-- Begin Material --
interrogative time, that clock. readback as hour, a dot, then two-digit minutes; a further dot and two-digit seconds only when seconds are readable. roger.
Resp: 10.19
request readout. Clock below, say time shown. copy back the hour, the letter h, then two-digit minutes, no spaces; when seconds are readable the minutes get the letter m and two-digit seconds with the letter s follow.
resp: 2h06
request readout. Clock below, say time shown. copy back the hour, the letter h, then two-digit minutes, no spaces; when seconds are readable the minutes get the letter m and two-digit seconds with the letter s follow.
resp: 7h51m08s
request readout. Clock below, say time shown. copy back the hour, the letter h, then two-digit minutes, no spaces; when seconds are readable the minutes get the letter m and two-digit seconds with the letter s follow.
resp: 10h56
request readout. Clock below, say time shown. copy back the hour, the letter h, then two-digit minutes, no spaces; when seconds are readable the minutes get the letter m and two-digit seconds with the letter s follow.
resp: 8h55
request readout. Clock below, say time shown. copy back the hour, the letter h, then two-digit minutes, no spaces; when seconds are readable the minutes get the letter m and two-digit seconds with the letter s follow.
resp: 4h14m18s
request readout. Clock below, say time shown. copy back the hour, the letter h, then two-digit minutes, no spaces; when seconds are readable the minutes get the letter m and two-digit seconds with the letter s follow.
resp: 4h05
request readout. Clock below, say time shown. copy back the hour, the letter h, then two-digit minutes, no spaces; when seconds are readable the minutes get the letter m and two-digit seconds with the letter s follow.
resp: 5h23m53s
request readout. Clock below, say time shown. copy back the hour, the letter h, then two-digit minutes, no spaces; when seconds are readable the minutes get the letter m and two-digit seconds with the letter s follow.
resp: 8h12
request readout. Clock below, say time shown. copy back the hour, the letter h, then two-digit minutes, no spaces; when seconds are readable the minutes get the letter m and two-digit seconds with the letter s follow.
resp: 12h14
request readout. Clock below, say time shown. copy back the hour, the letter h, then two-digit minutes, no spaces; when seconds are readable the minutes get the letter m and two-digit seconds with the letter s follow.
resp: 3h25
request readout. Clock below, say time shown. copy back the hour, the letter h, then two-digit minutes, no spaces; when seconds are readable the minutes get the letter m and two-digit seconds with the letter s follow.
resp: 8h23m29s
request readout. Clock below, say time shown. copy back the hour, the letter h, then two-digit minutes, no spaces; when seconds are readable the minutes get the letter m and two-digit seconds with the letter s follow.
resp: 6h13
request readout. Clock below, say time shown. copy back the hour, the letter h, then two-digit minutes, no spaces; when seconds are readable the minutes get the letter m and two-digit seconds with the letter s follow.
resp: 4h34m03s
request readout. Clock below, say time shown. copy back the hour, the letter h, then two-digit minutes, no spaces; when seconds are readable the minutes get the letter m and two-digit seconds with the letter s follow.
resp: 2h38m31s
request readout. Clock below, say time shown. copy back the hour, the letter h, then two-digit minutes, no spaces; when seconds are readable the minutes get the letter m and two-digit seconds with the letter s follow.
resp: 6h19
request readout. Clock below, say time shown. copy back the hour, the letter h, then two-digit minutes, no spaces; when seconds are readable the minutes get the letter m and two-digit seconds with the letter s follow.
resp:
-- End Material --
▸ Task to carry out
Reproduce all of the records above word for word, leaving every line unchanged.

▸ Solution to this problem
interrogative time, that clock. readback as hour, a dot, then two-digit minutes; a further dot and two-digit seconds only when seconds are readable. roger.
Resp: 10.19
request readout. Clock below, say time shown. copy back the hour, the letter h, then two-digit minutes, no spaces; when seconds are readable the minutes get the letter m and two-digit seconds with the letter s follow.
resp: 2h06
request readout. Clock below, say time shown. copy back the hour, the letter h, then two-digit minutes, no spaces; when seconds are readable the minutes get the letter m and two-digit seconds with the letter s follow.
resp: 7h51m08s
request readout. Clock below, say time shown. copy back the hour, the letter h, then two-digit minutes, no spaces; when seconds are readable the minutes get the letter m and two-digit seconds with the letter s follow.
resp: 10h56
request readout. Clock below, say time shown. copy back the hour, the letter h, then two-digit minutes, no spaces; when seconds are readable the minutes get the letter m and two-digit seconds with the letter s follow.
resp: 8h55
request readout. Clock below, say time shown. copy back the hour, the letter h, then two-digit minutes, no spaces; when seconds are readable the minutes get the letter m and two-digit seconds with the letter s follow.
resp: 4h14m18s
request readout. Clock below, say time shown. copy back the hour, the letter h, then two-digit minutes, no spaces; when seconds are readable the minutes get the letter m and two-digit seconds with the letter s follow.
resp: 4h05
request readout. Clock below, say time shown. copy back the hour, the letter h, then two-digit minutes, no spaces; when seconds are readable the minutes get the letter m and two-digit seconds with the letter s follow.
resp: 5h23m53s
request readout. Clock below, say time shown. copy back the hour, the letter h, then two-digit minutes, no spaces; when seconds are readable the minutes get the letter m and two-digit seconds with the letter s follow.
resp: 8h12
request readout. Clock below, say time shown. copy back the hour, the letter h, then two-digit minutes, no spaces; when seconds are readable the minutes get the letter m and two-digit seconds with the letter s follow.
resp: 12h14
request readout. Clock below, say time shown. copy back the hour, the letter h, then two-digit minutes, no spaces; when seconds are readable the minutes get the letter m and two-digit seconds with the letter s follow.
resp: 3h25
request readout. Clock below, say time shown. copy back the hour, the letter h, then two-digit minutes, no spaces; when seconds are readable the minutes get the letter m and two-digit seconds with the letter s follow.
resp: 8h23m29s
request readout. Clock below, say time shown. copy back the hour, the letter h, then two-digit minutes, no spaces; when seconds are readable the minutes get the letter m and two-digit seconds with the letter s follow.
resp: 6h13
request readout. Clock below, say time shown. copy back the hour, the letter h, then two-digit minutes, no spaces; when seconds are readable the minutes get the letter m and two-digit seconds with the letter s follow.
resp: 4h34m03s
request readout. Clock below, say time shown. copy back the hour, the letter h, then two-digit minutes, no spaces; when seconds are readable the minutes get the letter m and two-digit seconds with the letter s follow.
resp: 2h38m31s
request readout. Clock below, say time shown. copy back the hour, the letter h, then two-digit minutes, no spaces; when seconds are readable the minutes get the letter m and two-digit seconds with the letter s follow.
resp: 6h19
request readout. Clock below, say time shown. copy back the hour, the letter h, then two-digit minutes, no spaces; when seconds are readable the minutes get the letter m and two-digit seconds with the letter s follow.
resp:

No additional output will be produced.